ここでは、熱が出たときにできる対処法をご紹介いたします。

太い血管が流れている場所を冷やす

熱がピークまで上がったら、保冷剤や冷たいタオルなどで、太い血管が流れている場所を冷やしてあげましょう。

首や脇、足の付け根などを冷やすことで、急な発熱も若干和らぎます。普段の買い物や頂き物のお菓子についている保冷剤は何かと便利ですので、冷凍庫に常備しておくと、いざというときにいろいろと使えます。

また、最近では湿布状の冷却シートなどもありますので、それを額や首に貼っておくのも手軽で効果的です。

栄養ドリンク

発熱によって食欲が落ちているときは、栄養ドリンクに頼るのも良いでしょう。何も食べず栄養を摂取しないよりは随分マシです。最近では、ドリンクタイプに加え、ゼリータイプなど、いろいろな栄養ドリンクがありますので、好みのものを選びましょう。

ビタミンが豊富なもの、ミネラルが豊富なもの、滋養強壮効果のあるものなど、含まれている栄養分もそれぞれ異なります。お店の薬剤師に相談すると、そのときの状態に合うものを選んでくれるかもしれません。

水分補給

忘れてはならないのが、水分補給です。発熱時は脱水状態になりやすいので、こまめに水分を摂取するように心がけましょう。お茶やスポーツドリンクなどでもかまいませんが、水に比べて吸収されるまでに時間がかかるので、お水をおすすめします。

消化の良い食べ物を摂る

先にも述べたように、発熱時は、回復させようと身体が頑張っているときですので、消化の良くない肉、魚などのタンパク質は控え、すりおろした大根や、湯むきしたトマト、柔らかいお粥やうどんなど、消化の良いものをよく噛んで食べるようにしましょう。

生姜湯やくず湯などは、身体を温めて発汗を促すので、熱が出たり、身体の抵抗力が低下しているときにはおすすめです。

まとめ

いかがでしたでしょうか。

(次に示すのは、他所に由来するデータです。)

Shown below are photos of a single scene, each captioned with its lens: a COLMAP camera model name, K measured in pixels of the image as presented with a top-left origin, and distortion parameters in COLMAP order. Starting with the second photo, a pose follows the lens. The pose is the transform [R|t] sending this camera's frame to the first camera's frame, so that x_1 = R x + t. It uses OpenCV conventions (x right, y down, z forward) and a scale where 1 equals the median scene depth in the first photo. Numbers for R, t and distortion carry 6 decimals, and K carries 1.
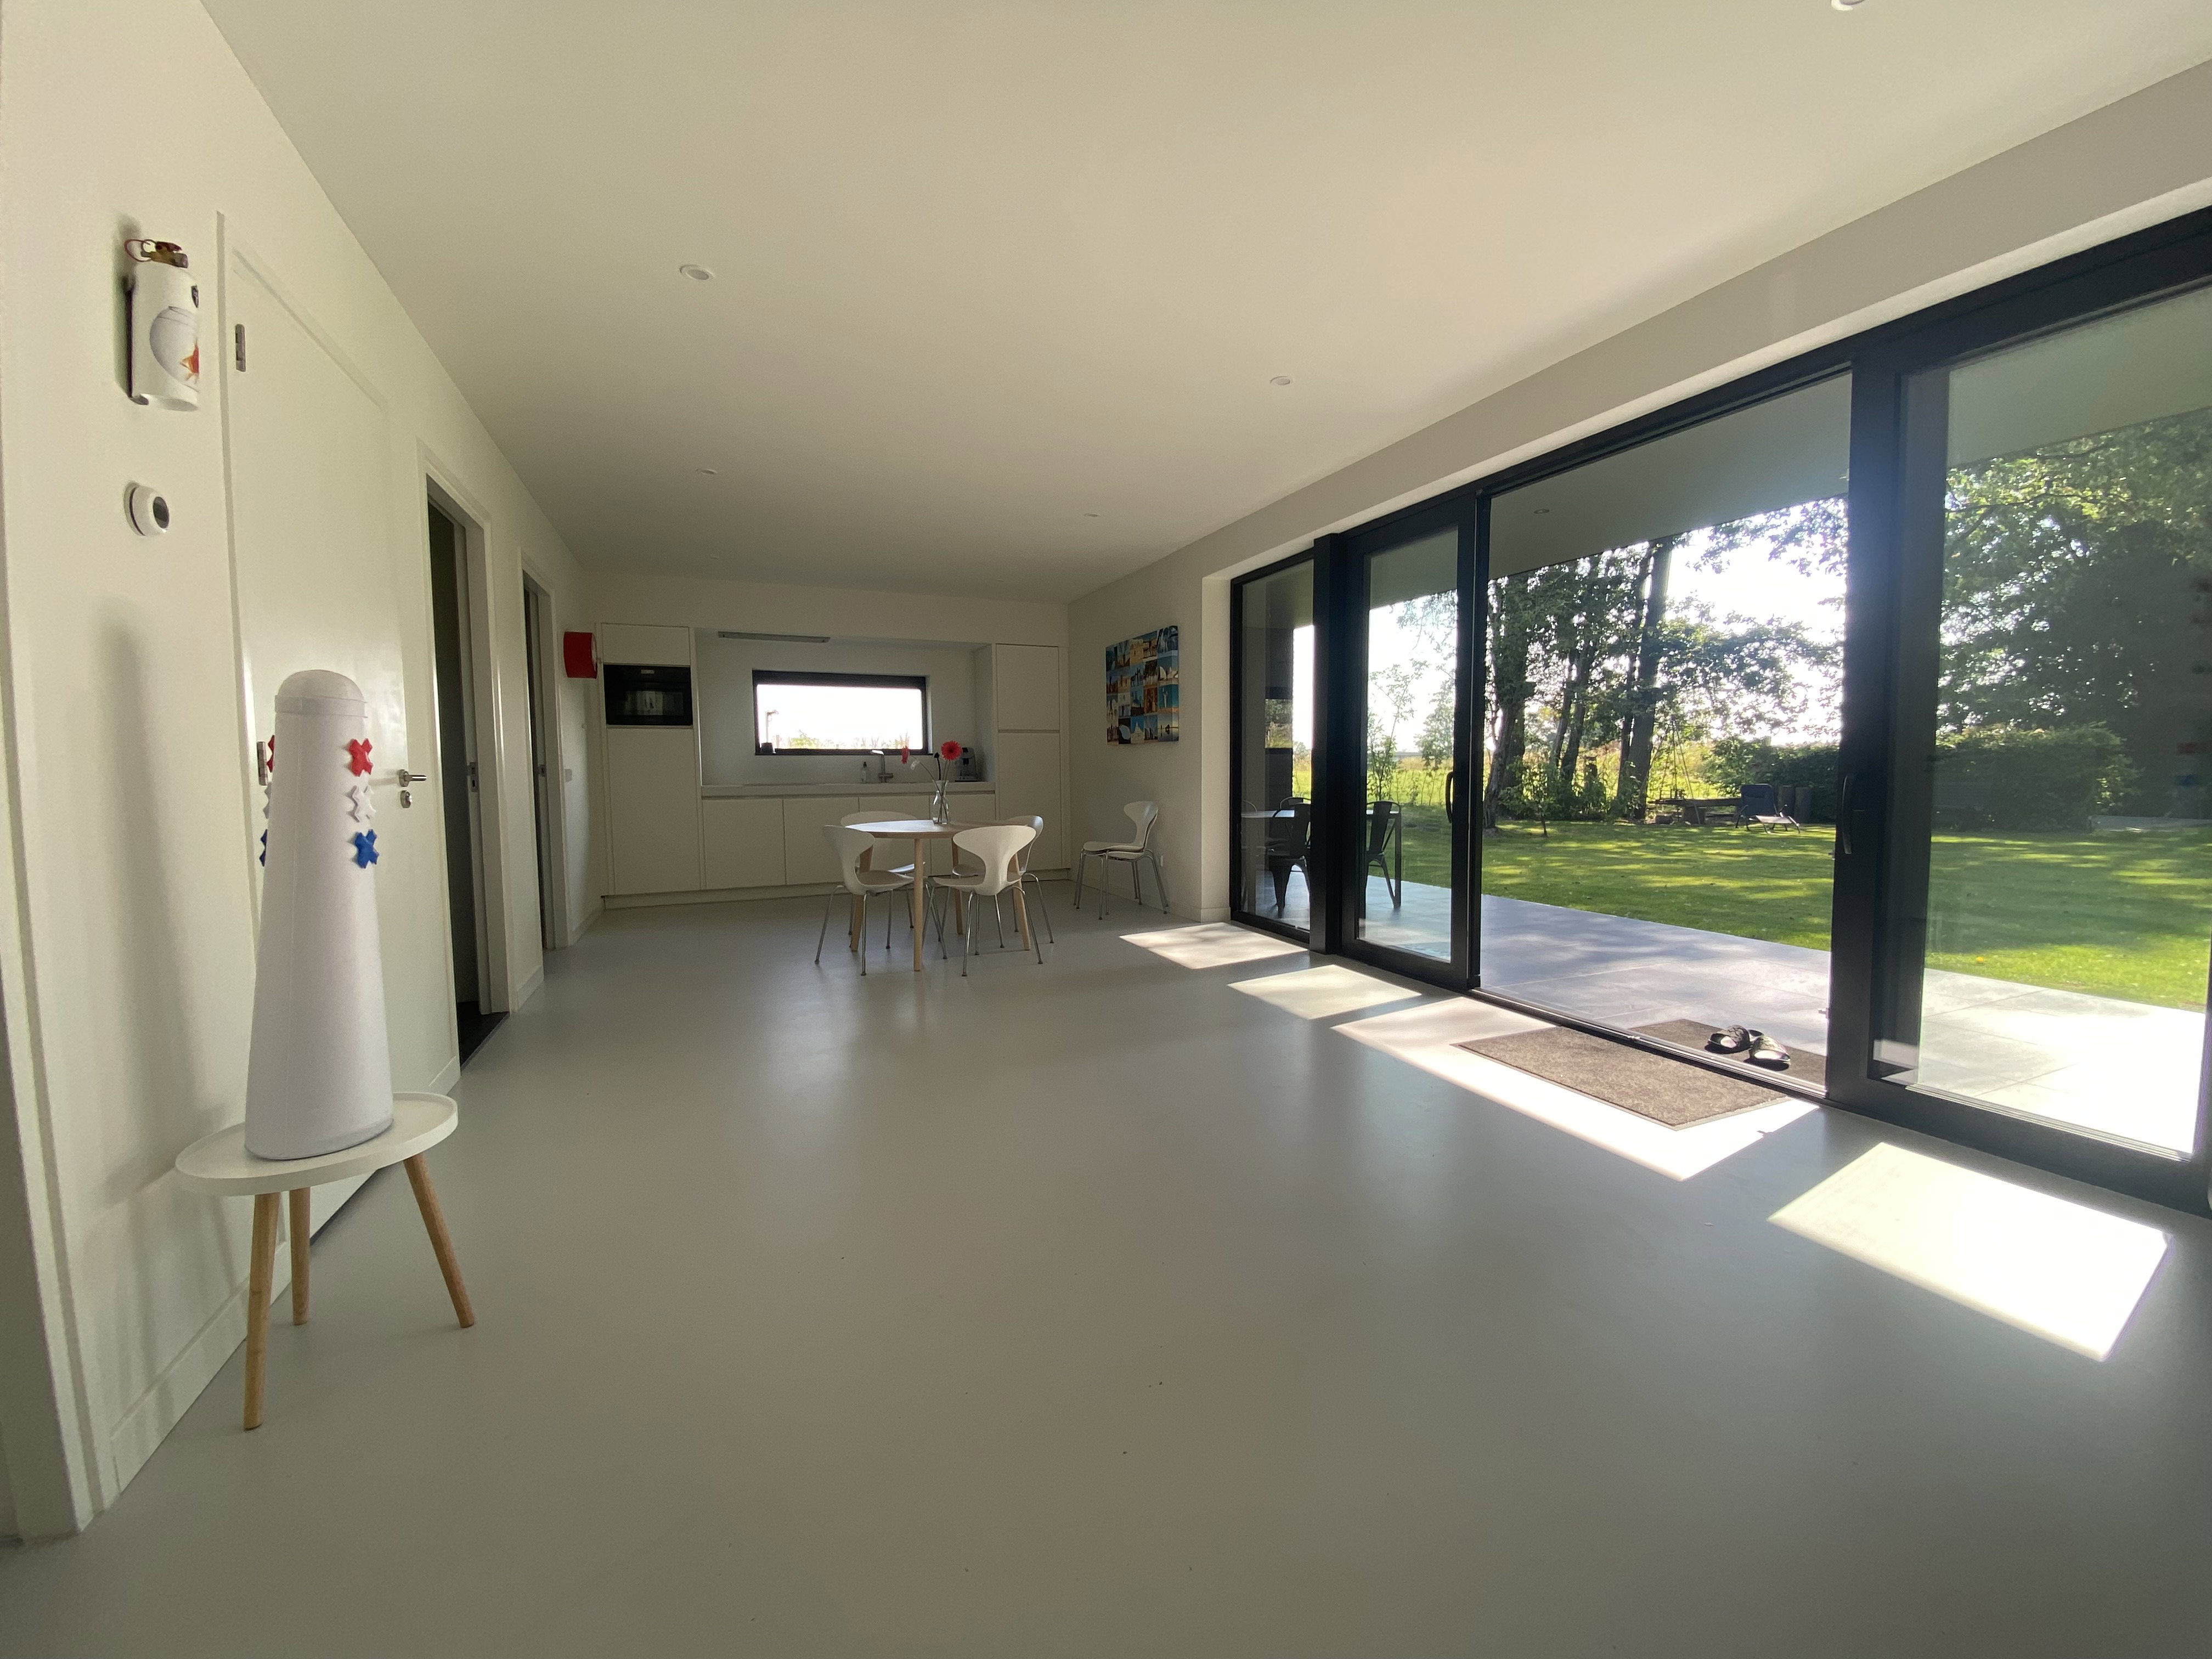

急な発熱で考えられる原因にもいろいろなものがありました。発熱は「休んでください」という体からのサインです。仕事がある場合には、そうもいかないことが多いですが、できるだけ無理をせず、身体を休めることを優先させるのが大切です。

普段の生活から、食生活や生活習慣に気をつけ、免疫力・抵抗力の高い身体づくりをすることも、心がけておきたいものですね。